Niestety dziewczyna spotyka się z wieloma negatywnymi komentarzami dotyczącymi swojego wyglądu.
- Często widzę oceniający wzrok przechodniów na ulicy. Ludzie krytykują moją mamę za to, że pozwala mi się malować, a przecież jestem już dorosła - tłumaczy kobieta.
22-latka twierdzi, że czasami podczas wspólnych spacerów ludzie podchodzą do niej i jej mamy i krytykują metody wychowawcze kobiety. Shauna tłumaczy, że negatywne komentarze bardzo mocno na nią wpływają.
- Czuję się okropnie z powodu mojej mamy, ponieważ nie radzę sobie z tymi wszystkimi reakcjami. Ciągle musimy tłumaczyć ludziom, że jestem wystarczająco dorosła, by podejmować własne decyzje - mówi 22-latka.
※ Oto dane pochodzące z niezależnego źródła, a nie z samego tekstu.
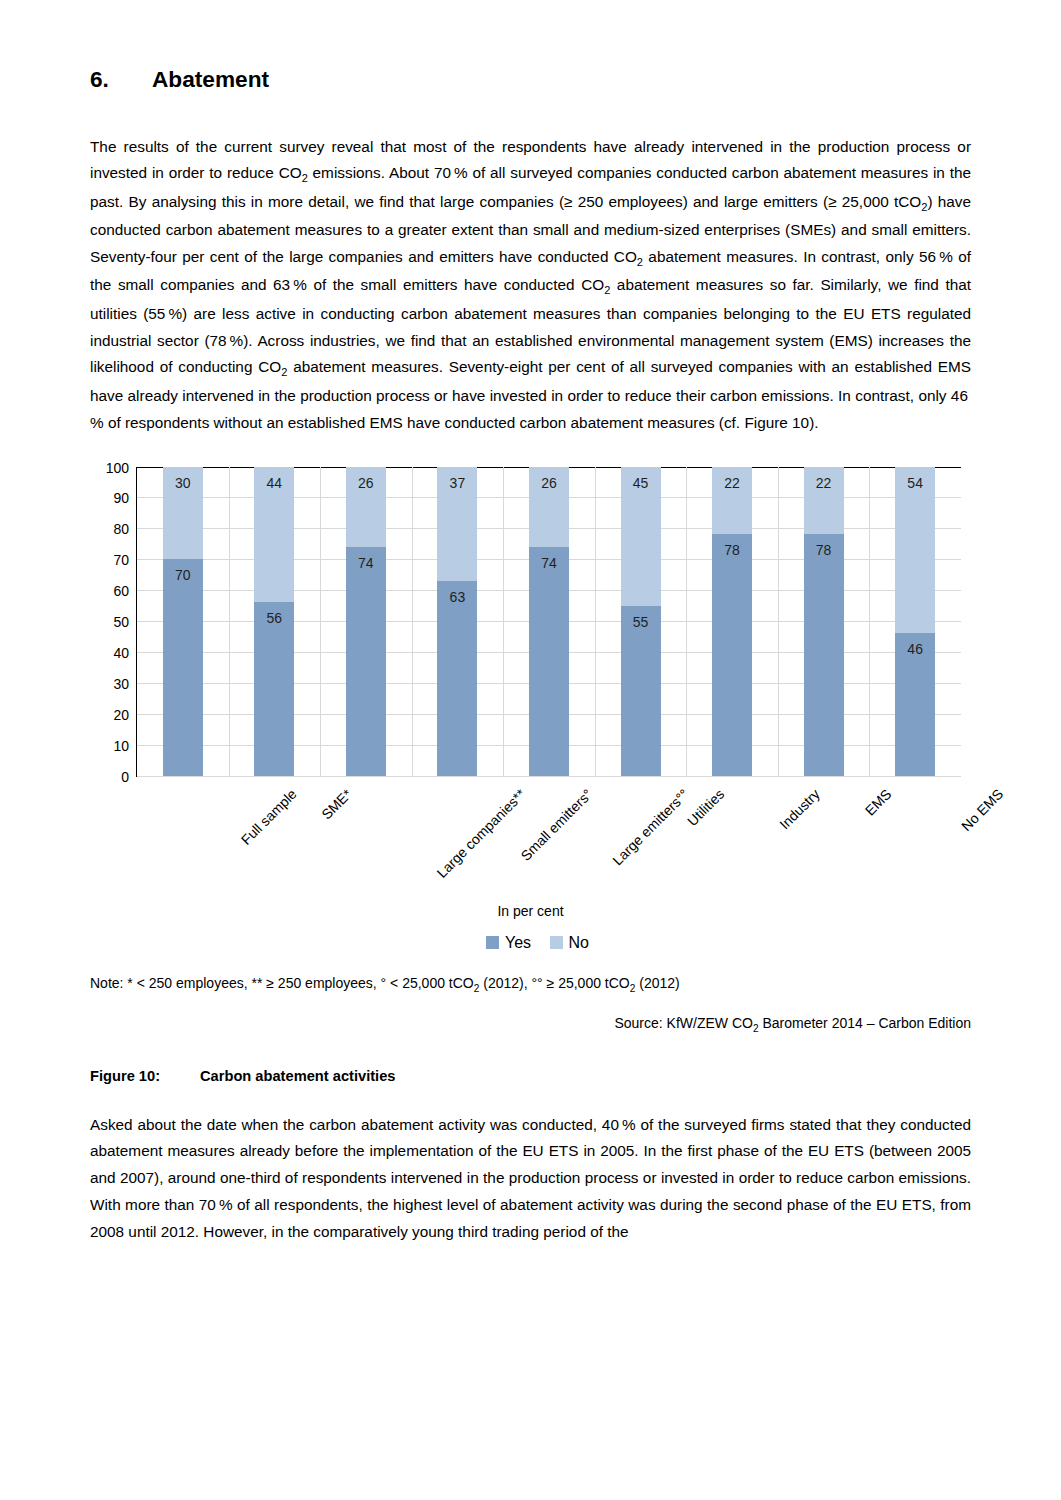6. Abatement
The results of the current survey reveal that most of the respondents have already intervened in the production process or invested in order to reduce CO2 emissions. About 70 % of all surveyed companies conducted carbon abatement measures in the past. By analysing this in more detail, we find that large companies (≥ 250 employees) and large emitters (≥ 25,000 tCO2) have conducted carbon abatement measures to a greater extent than small and medium-sized enterprises (SMEs) and small emitters. Seventy-four per cent of the large companies and emitters have conducted CO2 abatement measures. In contrast, only 56 % of the small companies and 63 % of the small emitters have conducted CO2 abatement measures so far. Similarly, we find that utilities (55 %) are less active in conducting carbon abatement measures than companies belonging to the EU ETS regulated industrial sector (78 %). Across industries, we find that an established environmental management system (EMS) increases the likelihood of conducting CO2 abatement measures. Seventy-eight per cent of all surveyed companies with an established EMS have already intervened in the production process or have invested in order to reduce their carbon emissions. In contrast, only 46 % of respondents without an established EMS have conducted carbon abatement measures (cf. Figure 10).
100
90
80
70
60
50
40
30
20
10
0
30
70
44
56
26
74
37
63
26
74
45
55
22
78
22
78
54
46
Full sample
SME*
Large companies**
Small emitters°
Large emitters°°
Utilities
Industry
EMS
No EMS
In per cent
Yes No
Note: * < 250 employees, ** ≥ 250 employees, ° < 25,000 tCO2 (2012), °° ≥ 25,000 tCO2 (2012)
Source: KfW/ZEW CO2 Barometer 2014 – Carbon Edition
Figure 10: Carbon abatement activities
Asked about the date when the carbon abatement activity was conducted, 40 % of the surveyed firms stated that they conducted abatement measures already before the implementation of the EU ETS in 2005. In the first phase of the EU ETS (between 2005 and 2007), around one-third of respondents intervened in the production process or invested in order to reduce carbon emissions. With more than 70 % of all respondents, the highest level of abatement activity was during the second phase of the EU ETS, from 2008 until 2012. However, in the comparatively young third trading period of the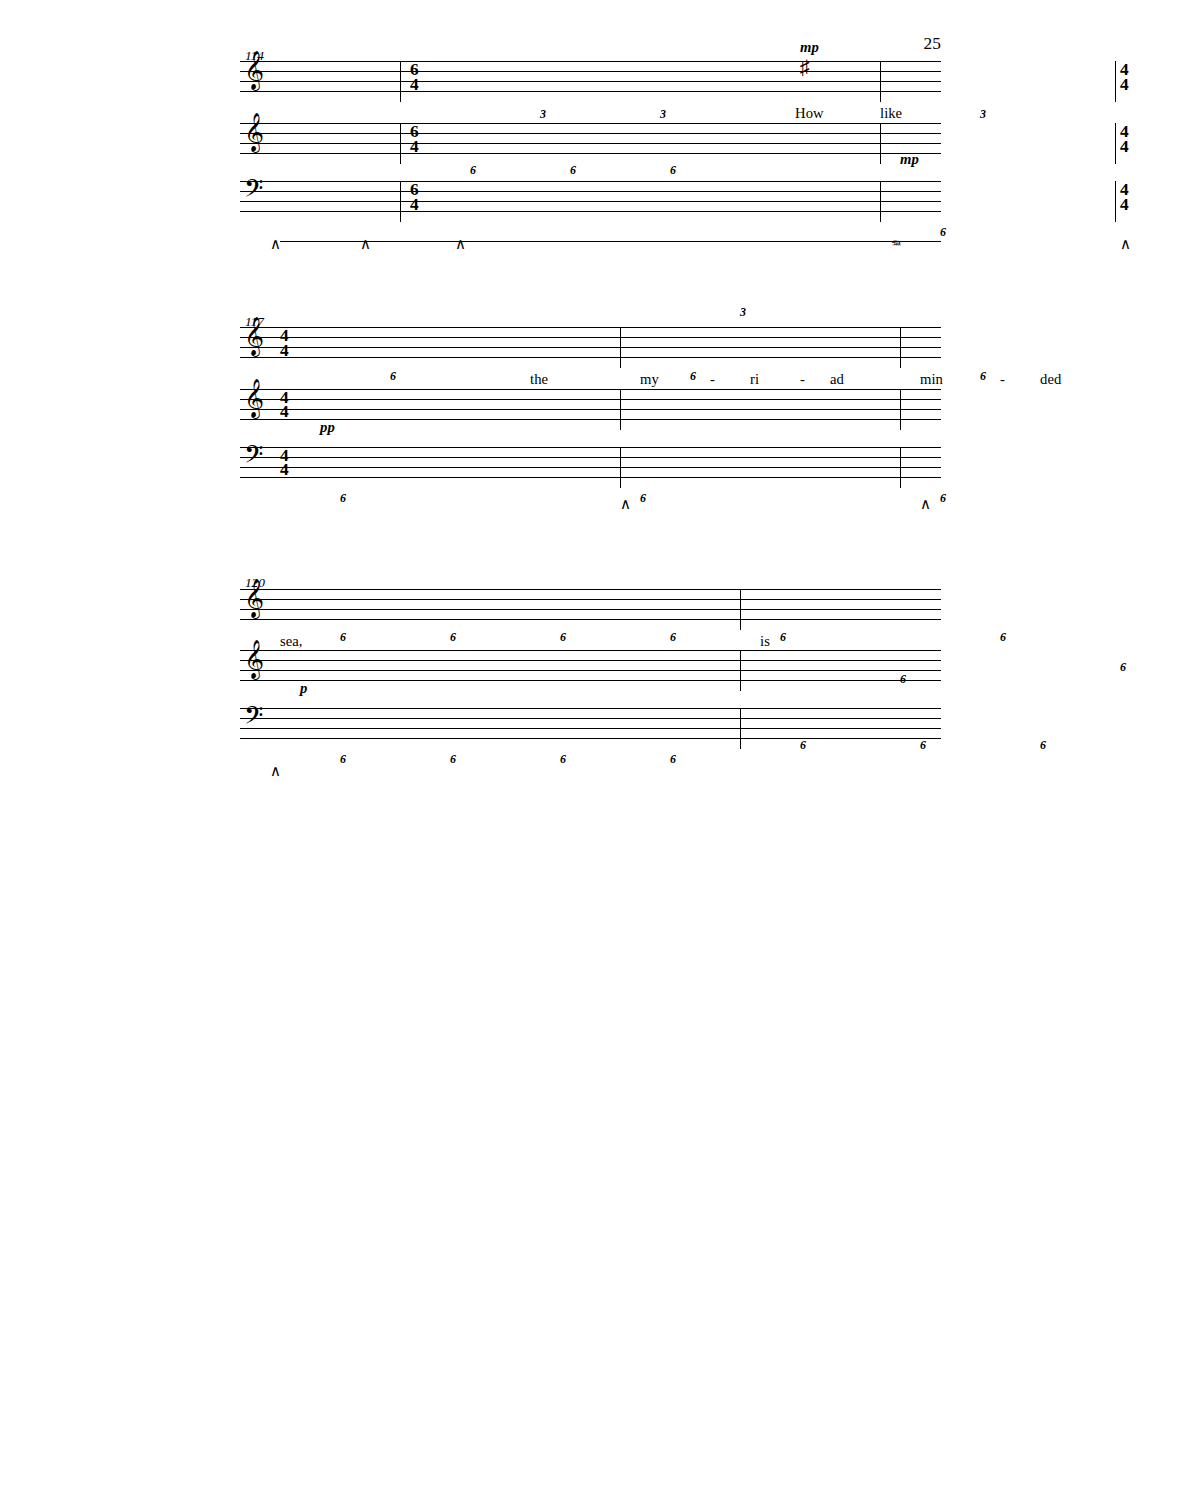25
114
𝄞 64 44 mp ♯
How like
𝄞 64 44 3 3 3
𝄢 64 44 6 6 6 mp 6
∧ ∧ ∧ 𝆮 ∧
117
𝄞 44 3
the my - ri - ad min - ded
𝄞 44 6 6 6 pp
𝄢 44 6 6 6
∧ ∧
120
𝄞
sea, is
𝄞 6 6 6 6 6 6 6 6 p
𝄢 6 6 6 6 6 6 6
∧ ∧
∧
Page 25 of a vocal and piano score. Three systems are shown, beginning at measures 114, 117 and 120. The vocal line sets the text “How like the myriad minded sea, is”. Meter changes from 6/4 to 4/4 occur in the first system. Dynamics include mezzo-piano, pianissimo and piano. The piano part features sextuplet and triplet figures with pedal markings.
2. "Chcę wyjaśnić innym, z jaką chorobą się zmagam"
Shauna, aby normalizować swoją chorobę, wystąpiła w filmie dokumentalnym "Jestem Shauna Rae" wyprodukowanym przez TLC. 22-latka twierdzi, że to był dla niej bardzo trudny krok i musiała wyjść ze swojej strefy komfortu. Dziewczyna ma nadzieję, że po obejrzeniu dokumentu niektórzy zrozumieją, że ocenianie innych tylko na podstawie wyglądu jest krzywdzące i bezzasadne.
- Gdybyś na mnie spojrzał, pomyślałbyś, że jestem tylko normalną małą dziewczynką. Prawda jest taka, że nie jestem małą dziewczynką. Jestem kobietą, 22-latką uwięzioną w ciele ośmiolatki - powiedziała w filmiku, który ma reklamować produkcję.
Pod udostępnionym filmikiem pojawiło się wiele pozytywnych komentarzy:
"Nie powinno się oceniać kogoś tylko na podstawie wyglądu. Jeśli chcesz krytykować tę kobietę, to może najpierw z nią porozmawiaj, a okaże się, że nie jest dzieckiem",
"Ale ta dziewczyna jest piękna! Wystarczy spojrzeć na jej oczy",
"Wysyłam ci dużo miłości".
Dokument zebrał też wiele pozytywnych recenzji. Widzowie docenili odwagę Shauny i to, że chciała podzielić się swoją historią.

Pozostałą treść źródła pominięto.